Aim of the task.
Everything from the first line of the material below through the line containing "tequila bottle: none" is to be printed exactly, and nothing more.

Source records.
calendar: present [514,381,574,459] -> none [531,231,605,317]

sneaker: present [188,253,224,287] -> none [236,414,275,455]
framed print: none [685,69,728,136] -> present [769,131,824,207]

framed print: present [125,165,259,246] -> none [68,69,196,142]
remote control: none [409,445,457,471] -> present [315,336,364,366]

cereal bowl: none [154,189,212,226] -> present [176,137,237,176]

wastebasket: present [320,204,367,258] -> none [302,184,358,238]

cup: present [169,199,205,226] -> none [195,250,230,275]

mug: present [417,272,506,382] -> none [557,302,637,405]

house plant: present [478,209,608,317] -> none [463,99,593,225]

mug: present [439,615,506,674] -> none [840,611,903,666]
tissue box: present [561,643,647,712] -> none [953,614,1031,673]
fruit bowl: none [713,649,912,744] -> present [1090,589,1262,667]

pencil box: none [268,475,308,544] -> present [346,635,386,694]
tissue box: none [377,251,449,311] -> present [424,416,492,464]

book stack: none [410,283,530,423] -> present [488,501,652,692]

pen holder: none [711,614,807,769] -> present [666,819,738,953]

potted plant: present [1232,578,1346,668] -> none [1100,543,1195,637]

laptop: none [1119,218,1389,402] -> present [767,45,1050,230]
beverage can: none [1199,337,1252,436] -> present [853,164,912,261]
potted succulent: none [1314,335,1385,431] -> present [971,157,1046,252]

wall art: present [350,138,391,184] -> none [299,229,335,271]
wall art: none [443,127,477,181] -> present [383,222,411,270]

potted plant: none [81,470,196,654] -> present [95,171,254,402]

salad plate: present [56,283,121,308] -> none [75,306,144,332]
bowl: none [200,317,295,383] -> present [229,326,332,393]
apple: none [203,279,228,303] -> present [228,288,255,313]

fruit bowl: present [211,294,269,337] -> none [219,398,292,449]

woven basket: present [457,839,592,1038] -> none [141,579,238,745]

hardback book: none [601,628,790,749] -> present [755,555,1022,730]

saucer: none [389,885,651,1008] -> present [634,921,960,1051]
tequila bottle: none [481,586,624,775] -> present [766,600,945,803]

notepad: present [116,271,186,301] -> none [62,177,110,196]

Exercise response.
calendar: present [514,381,574,459] -> none [531,231,605,317]

sneaker: present [188,253,224,287] -> none [236,414,275,455]
framed print: none [685,69,728,136] -> present [769,131,824,207]

framed print: present [125,165,259,246] -> none [68,69,196,142]
remote control: none [409,445,457,471] -> present [315,336,364,366]

cereal bowl: none [154,189,212,226] -> present [176,137,237,176]

wastebasket: present [320,204,367,258] -> none [302,184,358,238]

cup: present [169,199,205,226] -> none [195,250,230,275]

mug: present [417,272,506,382] -> none [557,302,637,405]

house plant: present [478,209,608,317] -> none [463,99,593,225]

mug: present [439,615,506,674] -> none [840,611,903,666]
tissue box: present [561,643,647,712] -> none [953,614,1031,673]
fruit bowl: none [713,649,912,744] -> present [1090,589,1262,667]

pencil box: none [268,475,308,544] -> present [346,635,386,694]
tissue box: none [377,251,449,311] -> present [424,416,492,464]

book stack: none [410,283,530,423] -> present [488,501,652,692]

pen holder: none [711,614,807,769] -> present [666,819,738,953]

potted plant: present [1232,578,1346,668] -> none [1100,543,1195,637]

laptop: none [1119,218,1389,402] -> present [767,45,1050,230]
beverage can: none [1199,337,1252,436] -> present [853,164,912,261]
potted succulent: none [1314,335,1385,431] -> present [971,157,1046,252]

wall art: present [350,138,391,184] -> none [299,229,335,271]
wall art: none [443,127,477,181] -> present [383,222,411,270]

potted plant: none [81,470,196,654] -> present [95,171,254,402]

salad plate: present [56,283,121,308] -> none [75,306,144,332]
bowl: none [200,317,295,383] -> present [229,326,332,393]
apple: none [203,279,228,303] -> present [228,288,255,313]

fruit bowl: present [211,294,269,337] -> none [219,398,292,449]

woven basket: present [457,839,592,1038] -> none [141,579,238,745]

hardback book: none [601,628,790,749] -> present [755,555,1022,730]

saucer: none [389,885,651,1008] -> present [634,921,960,1051]
tequila bottle: none [481,586,624,775] -> present [766,600,945,803]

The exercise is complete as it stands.